Yes, but only through a special resolution, and any variation must not be prejudicial to the interests of employees who already hold options under that scheme. This requirement is explicitly stated in rule 12 of the Companies (Share Capital and Debentures) Rules, 2014.

What is the minimum vesting period allowed under Indian law?

Rule 12(6)(a) mandates a minimum period of one year between the grant date and the first vesting date. Companies can prescribe longer vesting periods. A four-year schedule with a one-year cliff is a common structure among Indian startups, though the law prescribes only the one-year minimum.

What happens to unvested options when a company is acquired?

The scheme should give the authority the discretion to accelerate vesting of unvested options upon a liquidation event, or to settle them in cash. If the scheme is silent, unvested options may be cancelled, rolled over into acquirer equity, or handled according to whatever the acquirer agrees to in the deal. 

What is the role of Ind AS 102 in an ESOP scheme?

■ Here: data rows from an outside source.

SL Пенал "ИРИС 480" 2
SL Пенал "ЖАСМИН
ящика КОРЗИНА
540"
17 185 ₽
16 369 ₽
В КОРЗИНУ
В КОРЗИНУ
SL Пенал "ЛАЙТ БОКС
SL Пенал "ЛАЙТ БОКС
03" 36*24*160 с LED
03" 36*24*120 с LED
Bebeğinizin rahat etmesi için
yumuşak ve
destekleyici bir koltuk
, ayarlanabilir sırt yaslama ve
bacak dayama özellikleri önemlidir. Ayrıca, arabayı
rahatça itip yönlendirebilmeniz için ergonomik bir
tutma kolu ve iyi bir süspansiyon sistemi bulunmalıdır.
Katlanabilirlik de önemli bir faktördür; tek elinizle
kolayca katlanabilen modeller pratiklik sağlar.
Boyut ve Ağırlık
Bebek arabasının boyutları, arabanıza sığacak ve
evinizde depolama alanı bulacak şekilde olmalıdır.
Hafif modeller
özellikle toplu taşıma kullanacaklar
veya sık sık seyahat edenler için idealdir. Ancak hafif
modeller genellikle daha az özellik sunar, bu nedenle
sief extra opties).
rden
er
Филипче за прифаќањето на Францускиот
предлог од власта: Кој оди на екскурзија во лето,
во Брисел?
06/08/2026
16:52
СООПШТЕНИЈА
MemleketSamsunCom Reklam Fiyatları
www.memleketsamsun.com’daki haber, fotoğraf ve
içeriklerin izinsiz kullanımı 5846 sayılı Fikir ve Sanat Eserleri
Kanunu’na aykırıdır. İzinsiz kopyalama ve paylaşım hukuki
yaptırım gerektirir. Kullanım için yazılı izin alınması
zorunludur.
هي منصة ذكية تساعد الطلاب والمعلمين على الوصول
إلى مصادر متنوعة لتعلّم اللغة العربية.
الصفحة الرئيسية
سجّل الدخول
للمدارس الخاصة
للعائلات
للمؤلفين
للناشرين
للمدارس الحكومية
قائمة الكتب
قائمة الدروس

Ind AS 102 (Share-Based Payment) applies to companies that prepare financial statements under Ind AS. It requires those companies to recognise ESOP-related costs as an expense in their financial statements, calculated using option pricing models such as Black-Scholes. Companies that report under Indian GAAP follow the ICAI guidance note on accounting for share-based payments instead. Whichever standard applies, the scheme must include a statement of the company's intent to comply with applicable accounting standards. This is not only a compliance obligation; it affects reported profitability and is closely reviewed by auditors and investors.

Can employees transfer their options to a family member?

No. Under rule 12(8)(a) and (b), options are non-transferable and cannot be sold, pledged, or assigned. The only exception is transmission to nominees or legal heirs upon the death of the employee.